The defendants [may make] a motion for summary judgment by which they seek to have your case dismissed. A motion for summary judgment under Rule 56 of the Federal Rules of Civil Procedure will, if granted, end your case. [¶ ] Rule 56 tells you what you must do in order to oppose a motion for summary judgment. Generally, summary judgment must be granted when there is no genuine issue of material fact -- that is, if there is no real dispute about any fact that would affect the result of your case, the party who asked for summary judgment is entitled to judgment as a matter of law, which will end your case. When a party you are suing makes a motion for summary judgment that is properly supported by declarations (or other sworn testimony), you cannot simply rely on what your complaint says. Instead, you must set out specific facts in declarations, depositions, answers to interrogatories, or authenticated documents, as provided in Rule 56(e), that contradict the facts shown in the defendants' declarations and documents and show that there is a genuine issue of material fact for trial. If you do not submit your own evidence in opposition, summary judgment, if appropriate, may be entered against you. If summary judgment is granted, your case will be dismissed and there will be no trial.

Rand v. Rowland, 154 F.3d 952, 962-63 (9th Cir. 1998).

If a defendant files a motion for summary judgment for failure to exhaust administrative remedies, he is seeking to have the case dismissed. A plaintiff faced with such a motion can oppose it using the same methods as described above for other summary judgment motions. As with other defense summary judgment motions, if a motion for summary judgment for failure to exhaust administrative remedies is granted, the case will be dismissed and there will be no trial.

5. All communications by plaintiff with the court must be served on a defendant's counsel by mailing a true copy of the document to the defendant's counsel. The court may disregard any document which a party files but fails to send a copy of to his opponent. Until a defendant's counsel has been designated, plaintiff may serve a document by mailing a true copy of the document directly to the defendant, but once a defendant is represented by counsel, all documents must be mailed to counsel rather than directly to that defendant.

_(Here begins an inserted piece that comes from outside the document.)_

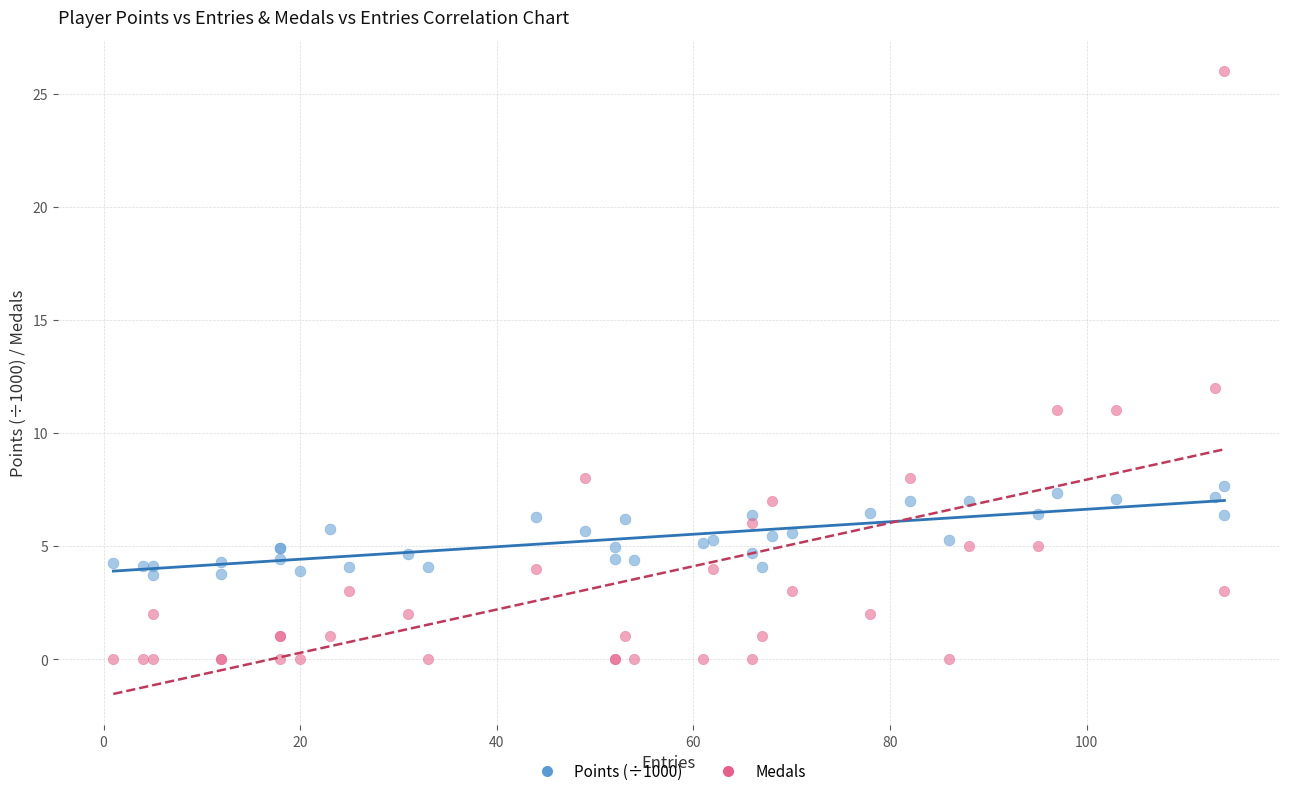

Which series reaches the minimum Y coordinate?

Medals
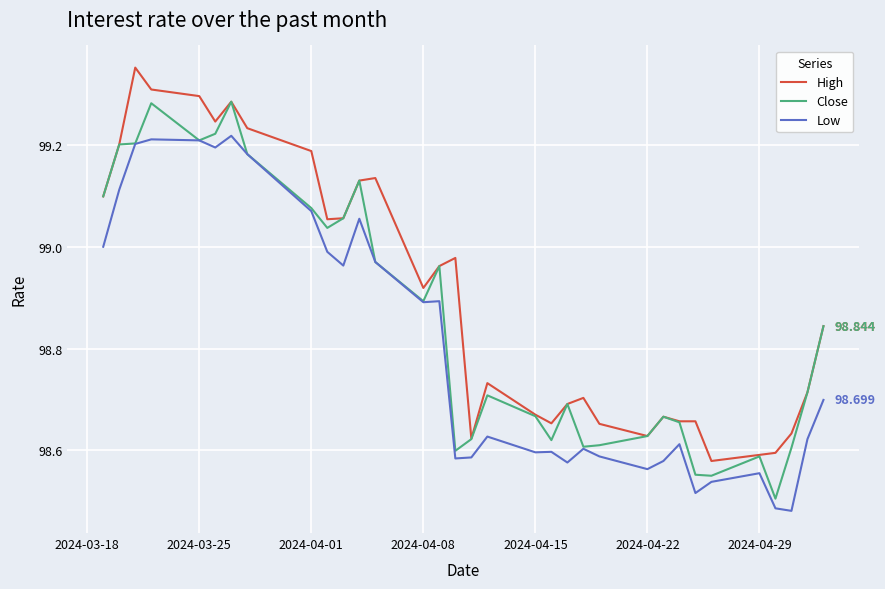

True or false: High has more than 0 points higher than both neighbors.

True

6. Discovery may be taken in accordance with the Federal Rules of Civil Procedure. No further court order under Federal Rule of Civil Procedure 30(a)(2) or Local Rule 16 is required before the parties may conduct discovery.

7. Plaintiff is responsible for prosecuting this case. Plaintiff must promptly keep the court informed of any change of address and must comply with the court's orders in a timely fashion. Failure to do so may result in the dismissal of this action for failure to prosecute pursuant to Federal Rule of Civil Procedure 41(b). Plaintiff must file a notice of change of address in every pending case every time he is moved to a new facility or is released from custody.

8. Plaintiff is cautioned that he must include the case name and case number for this case on any document he submits to the Court for consideration in this case.